> _PROBLEM STATEMENT_:
Copy exactly the lines of the records below, and only those lines, beginning with the line that contains "carcinoma (high-grade) was" and ending with the line that contains "staining of thyroid".

> _SUPPLIED ENTRIES_:

________________________

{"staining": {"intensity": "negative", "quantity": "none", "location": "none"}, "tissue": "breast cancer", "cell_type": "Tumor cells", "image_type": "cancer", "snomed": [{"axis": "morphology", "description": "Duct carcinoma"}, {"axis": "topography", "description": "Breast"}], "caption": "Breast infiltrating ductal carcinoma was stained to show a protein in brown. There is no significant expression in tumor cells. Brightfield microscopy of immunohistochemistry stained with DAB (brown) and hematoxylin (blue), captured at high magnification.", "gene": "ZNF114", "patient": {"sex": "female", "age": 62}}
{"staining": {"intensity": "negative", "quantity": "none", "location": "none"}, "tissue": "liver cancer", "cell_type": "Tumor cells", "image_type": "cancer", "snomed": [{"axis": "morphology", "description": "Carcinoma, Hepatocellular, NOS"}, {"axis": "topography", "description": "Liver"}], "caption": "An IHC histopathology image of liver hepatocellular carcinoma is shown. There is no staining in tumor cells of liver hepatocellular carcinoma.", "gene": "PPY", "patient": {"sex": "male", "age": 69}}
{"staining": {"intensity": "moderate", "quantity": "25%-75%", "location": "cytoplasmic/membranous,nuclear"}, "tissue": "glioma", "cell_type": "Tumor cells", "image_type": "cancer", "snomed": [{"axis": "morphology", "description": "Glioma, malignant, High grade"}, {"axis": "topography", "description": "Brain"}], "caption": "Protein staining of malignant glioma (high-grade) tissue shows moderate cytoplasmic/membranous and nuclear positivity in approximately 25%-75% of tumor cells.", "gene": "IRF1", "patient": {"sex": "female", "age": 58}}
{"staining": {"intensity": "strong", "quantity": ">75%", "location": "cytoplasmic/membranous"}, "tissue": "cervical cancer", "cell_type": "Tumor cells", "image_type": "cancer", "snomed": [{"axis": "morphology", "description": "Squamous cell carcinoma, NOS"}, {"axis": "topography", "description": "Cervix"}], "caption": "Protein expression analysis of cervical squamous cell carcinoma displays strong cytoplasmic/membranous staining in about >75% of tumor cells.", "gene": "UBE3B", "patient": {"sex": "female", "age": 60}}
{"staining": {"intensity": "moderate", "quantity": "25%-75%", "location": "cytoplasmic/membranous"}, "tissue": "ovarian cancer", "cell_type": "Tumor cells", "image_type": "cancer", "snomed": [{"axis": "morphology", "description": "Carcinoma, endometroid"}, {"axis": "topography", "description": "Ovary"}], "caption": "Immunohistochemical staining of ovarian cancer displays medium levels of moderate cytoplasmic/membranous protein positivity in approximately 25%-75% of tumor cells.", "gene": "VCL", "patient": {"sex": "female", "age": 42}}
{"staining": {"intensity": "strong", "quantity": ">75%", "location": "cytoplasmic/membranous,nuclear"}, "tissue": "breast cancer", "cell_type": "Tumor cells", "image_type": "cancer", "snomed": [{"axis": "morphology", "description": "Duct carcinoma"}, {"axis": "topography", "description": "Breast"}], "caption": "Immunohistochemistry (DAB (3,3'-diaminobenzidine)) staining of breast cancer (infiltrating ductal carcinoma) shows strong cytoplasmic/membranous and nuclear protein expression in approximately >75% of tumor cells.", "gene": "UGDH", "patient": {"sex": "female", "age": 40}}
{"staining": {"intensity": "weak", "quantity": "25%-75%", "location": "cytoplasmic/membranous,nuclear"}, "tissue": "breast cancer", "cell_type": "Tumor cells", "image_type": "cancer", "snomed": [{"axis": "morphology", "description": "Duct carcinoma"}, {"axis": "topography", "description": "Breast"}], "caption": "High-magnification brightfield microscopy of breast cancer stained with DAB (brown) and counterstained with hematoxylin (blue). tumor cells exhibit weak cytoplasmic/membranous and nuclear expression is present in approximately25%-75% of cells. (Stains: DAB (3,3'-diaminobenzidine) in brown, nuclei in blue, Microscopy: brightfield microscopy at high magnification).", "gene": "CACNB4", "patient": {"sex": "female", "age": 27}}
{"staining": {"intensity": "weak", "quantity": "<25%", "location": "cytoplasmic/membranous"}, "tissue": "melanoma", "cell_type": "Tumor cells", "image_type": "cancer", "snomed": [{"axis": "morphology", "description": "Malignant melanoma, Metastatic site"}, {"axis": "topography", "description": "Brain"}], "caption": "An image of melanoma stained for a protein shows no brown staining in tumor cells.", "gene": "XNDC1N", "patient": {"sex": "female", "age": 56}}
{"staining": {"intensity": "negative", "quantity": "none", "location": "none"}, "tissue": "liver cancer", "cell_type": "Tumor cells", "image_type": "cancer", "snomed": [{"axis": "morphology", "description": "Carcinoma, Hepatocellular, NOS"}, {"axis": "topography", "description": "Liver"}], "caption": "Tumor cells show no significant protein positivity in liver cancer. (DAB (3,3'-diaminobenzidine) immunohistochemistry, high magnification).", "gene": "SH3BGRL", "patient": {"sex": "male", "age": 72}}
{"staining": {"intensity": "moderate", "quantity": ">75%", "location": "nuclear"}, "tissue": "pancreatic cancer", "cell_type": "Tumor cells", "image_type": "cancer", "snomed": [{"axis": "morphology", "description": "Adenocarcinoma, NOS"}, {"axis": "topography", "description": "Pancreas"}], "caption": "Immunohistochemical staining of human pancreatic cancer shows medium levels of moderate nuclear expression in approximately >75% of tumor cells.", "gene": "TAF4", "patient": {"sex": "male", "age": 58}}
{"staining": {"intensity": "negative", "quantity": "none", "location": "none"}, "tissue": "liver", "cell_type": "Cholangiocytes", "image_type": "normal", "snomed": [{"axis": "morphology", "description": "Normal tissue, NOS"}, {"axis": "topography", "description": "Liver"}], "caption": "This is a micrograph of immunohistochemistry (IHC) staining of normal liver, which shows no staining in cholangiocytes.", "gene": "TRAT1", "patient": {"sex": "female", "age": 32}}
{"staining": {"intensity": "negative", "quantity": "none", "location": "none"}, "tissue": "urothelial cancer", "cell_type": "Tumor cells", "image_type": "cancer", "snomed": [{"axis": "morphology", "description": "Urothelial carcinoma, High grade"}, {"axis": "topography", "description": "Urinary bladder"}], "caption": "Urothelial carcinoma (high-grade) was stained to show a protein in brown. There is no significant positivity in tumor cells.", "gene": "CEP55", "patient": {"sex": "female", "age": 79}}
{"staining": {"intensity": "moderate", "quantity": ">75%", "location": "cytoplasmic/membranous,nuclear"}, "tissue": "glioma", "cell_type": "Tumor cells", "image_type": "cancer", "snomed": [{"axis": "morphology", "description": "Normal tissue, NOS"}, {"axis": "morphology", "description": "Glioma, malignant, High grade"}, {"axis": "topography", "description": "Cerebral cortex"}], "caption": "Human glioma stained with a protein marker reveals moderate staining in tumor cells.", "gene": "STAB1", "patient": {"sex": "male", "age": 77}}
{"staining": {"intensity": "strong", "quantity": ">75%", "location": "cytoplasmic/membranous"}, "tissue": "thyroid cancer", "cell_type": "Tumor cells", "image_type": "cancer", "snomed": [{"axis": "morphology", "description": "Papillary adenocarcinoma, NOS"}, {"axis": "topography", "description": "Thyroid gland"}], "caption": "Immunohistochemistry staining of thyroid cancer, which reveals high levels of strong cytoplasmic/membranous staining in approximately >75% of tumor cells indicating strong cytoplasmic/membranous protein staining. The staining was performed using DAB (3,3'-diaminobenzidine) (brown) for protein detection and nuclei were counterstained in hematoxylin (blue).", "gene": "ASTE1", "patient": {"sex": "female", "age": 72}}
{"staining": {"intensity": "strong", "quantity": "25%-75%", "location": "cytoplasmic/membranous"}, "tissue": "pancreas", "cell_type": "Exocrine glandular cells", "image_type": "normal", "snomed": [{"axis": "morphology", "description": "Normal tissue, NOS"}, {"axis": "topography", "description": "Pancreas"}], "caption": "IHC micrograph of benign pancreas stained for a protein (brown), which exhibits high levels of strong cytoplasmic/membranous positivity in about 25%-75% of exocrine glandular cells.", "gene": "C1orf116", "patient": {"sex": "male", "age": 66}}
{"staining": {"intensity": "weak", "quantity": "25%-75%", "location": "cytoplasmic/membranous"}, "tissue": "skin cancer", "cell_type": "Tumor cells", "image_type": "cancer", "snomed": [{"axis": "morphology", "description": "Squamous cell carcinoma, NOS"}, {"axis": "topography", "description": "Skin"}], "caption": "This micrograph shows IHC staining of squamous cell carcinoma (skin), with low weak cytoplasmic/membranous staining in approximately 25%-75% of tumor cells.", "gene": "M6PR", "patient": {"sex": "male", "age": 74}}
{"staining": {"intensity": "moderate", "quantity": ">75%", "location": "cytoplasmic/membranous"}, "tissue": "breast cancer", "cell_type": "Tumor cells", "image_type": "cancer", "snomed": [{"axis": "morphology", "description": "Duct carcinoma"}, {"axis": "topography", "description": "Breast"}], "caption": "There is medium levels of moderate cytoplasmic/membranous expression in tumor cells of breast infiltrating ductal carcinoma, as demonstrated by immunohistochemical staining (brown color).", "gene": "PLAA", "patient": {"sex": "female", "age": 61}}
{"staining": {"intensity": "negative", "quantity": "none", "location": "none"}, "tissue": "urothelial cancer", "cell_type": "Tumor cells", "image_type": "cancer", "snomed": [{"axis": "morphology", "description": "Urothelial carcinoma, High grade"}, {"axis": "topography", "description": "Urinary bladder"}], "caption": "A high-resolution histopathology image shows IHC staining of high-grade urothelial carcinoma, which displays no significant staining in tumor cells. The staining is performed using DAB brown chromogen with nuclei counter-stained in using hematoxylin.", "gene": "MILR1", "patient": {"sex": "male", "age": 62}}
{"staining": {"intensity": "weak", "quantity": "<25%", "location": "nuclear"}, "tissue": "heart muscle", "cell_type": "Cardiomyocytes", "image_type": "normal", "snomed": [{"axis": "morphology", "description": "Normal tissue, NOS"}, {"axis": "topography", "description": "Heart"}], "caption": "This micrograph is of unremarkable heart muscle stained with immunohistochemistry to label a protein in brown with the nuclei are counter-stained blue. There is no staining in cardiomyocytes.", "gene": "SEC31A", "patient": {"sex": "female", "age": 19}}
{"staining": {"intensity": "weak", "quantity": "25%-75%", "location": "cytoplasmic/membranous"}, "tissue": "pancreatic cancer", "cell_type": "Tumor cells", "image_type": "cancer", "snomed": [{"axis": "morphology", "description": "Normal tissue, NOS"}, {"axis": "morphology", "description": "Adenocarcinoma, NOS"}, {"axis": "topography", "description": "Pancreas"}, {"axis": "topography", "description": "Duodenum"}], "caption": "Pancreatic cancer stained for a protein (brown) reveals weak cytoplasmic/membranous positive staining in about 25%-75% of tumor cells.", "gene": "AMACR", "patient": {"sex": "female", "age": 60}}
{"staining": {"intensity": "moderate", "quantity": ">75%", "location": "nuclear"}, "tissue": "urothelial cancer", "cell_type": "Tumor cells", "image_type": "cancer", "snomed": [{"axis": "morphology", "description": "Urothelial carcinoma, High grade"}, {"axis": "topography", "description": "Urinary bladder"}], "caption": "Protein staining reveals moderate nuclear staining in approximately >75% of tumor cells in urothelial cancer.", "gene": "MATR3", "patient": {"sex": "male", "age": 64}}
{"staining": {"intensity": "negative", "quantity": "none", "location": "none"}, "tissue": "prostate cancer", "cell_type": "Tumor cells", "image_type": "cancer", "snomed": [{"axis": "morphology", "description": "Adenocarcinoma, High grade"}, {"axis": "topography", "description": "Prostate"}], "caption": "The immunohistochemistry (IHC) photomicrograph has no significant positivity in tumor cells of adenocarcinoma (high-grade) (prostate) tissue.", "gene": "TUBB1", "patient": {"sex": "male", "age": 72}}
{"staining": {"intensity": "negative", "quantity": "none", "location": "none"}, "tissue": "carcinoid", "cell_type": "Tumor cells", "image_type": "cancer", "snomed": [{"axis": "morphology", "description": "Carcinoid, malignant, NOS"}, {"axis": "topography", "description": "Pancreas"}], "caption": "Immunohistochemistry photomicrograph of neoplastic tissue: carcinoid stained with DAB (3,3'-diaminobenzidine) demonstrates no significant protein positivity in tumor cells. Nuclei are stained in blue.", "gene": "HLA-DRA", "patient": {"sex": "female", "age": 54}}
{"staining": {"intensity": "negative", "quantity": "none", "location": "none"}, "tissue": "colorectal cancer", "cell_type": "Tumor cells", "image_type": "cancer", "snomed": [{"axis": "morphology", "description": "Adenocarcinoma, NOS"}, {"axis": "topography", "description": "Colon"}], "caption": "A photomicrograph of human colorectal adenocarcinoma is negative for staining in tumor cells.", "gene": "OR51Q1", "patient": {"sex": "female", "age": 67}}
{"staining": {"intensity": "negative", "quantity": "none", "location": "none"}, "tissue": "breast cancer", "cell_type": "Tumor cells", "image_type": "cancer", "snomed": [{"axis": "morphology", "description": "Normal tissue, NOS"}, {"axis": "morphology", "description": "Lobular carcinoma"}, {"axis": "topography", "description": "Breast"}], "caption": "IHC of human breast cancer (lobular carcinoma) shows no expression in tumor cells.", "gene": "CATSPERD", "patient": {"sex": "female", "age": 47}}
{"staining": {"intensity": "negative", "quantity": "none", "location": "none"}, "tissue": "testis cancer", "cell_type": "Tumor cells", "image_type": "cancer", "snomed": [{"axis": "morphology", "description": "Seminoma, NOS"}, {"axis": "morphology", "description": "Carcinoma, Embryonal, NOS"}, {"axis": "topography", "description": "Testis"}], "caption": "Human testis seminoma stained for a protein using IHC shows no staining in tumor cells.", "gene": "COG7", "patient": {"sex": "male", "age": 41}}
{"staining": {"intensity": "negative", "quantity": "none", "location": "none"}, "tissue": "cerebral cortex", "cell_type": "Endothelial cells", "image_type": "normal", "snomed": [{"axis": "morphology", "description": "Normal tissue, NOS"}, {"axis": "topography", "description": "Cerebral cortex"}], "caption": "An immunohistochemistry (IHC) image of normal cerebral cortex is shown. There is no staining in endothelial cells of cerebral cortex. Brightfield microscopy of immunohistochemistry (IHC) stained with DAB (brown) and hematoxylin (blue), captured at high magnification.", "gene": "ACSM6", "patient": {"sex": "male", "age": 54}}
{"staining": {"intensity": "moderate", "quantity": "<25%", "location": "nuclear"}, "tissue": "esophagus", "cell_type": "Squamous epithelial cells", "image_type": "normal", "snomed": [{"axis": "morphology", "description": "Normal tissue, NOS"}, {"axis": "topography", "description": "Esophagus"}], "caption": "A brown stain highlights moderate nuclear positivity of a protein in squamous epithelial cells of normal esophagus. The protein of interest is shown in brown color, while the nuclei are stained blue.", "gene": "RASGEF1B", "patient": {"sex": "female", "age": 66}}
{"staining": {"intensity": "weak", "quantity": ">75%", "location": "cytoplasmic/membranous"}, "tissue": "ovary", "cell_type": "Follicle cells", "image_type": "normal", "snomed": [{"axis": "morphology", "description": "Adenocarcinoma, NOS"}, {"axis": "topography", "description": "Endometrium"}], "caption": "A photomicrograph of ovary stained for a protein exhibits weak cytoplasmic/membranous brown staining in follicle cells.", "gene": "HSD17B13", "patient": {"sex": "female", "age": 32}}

________________________

> _REPLY TO THE TASK_:
{"staining": {"intensity": "negative", "quantity": "none", "location": "none"}, "tissue": "urothelial cancer", "cell_type": "Tumor cells", "image_type": "cancer", "snomed": [{"axis": "morphology", "description": "Urothelial carcinoma, High grade"}, {"axis": "topography", "description": "Urinary bladder"}], "caption": "Urothelial carcinoma (high-grade) was stained to show a protein in brown. There is no significant positivity in tumor cells.", "gene": "CEP55", "patient": {"sex": "female", "age": 79}}
{"staining": {"intensity": "moderate", "quantity": ">75%", "location": "cytoplasmic/membranous,nuclear"}, "tissue": "glioma", "cell_type": "Tumor cells", "image_type": "cancer", "snomed": [{"axis": "morphology", "description": "Normal tissue, NOS"}, {"axis": "morphology", "description": "Glioma, malignant, High grade"}, {"axis": "topography", "description": "Cerebral cortex"}], "caption": "Human glioma stained with a protein marker reveals moderate staining in tumor cells.", "gene": "STAB1", "patient": {"sex": "male", "age": 77}}
{"staining": {"intensity": "strong", "quantity": ">75%", "location": "cytoplasmic/membranous"}, "tissue": "thyroid cancer", "cell_type": "Tumor cells", "image_type": "cancer", "snomed": [{"axis": "morphology", "description": "Papillary adenocarcinoma, NOS"}, {"axis": "topography", "description": "Thyroid gland"}], "caption": "Immunohistochemistry staining of thyroid cancer, which reveals high levels of strong cytoplasmic/membranous staining in approximately >75% of tumor cells indicating strong cytoplasmic/membranous protein staining. The staining was performed using DAB (3,3'-diaminobenzidine) (brown) for protein detection and nuclei were counterstained in hematoxylin (blue).", "gene": "ASTE1", "patient": {"sex": "female", "age": 72}}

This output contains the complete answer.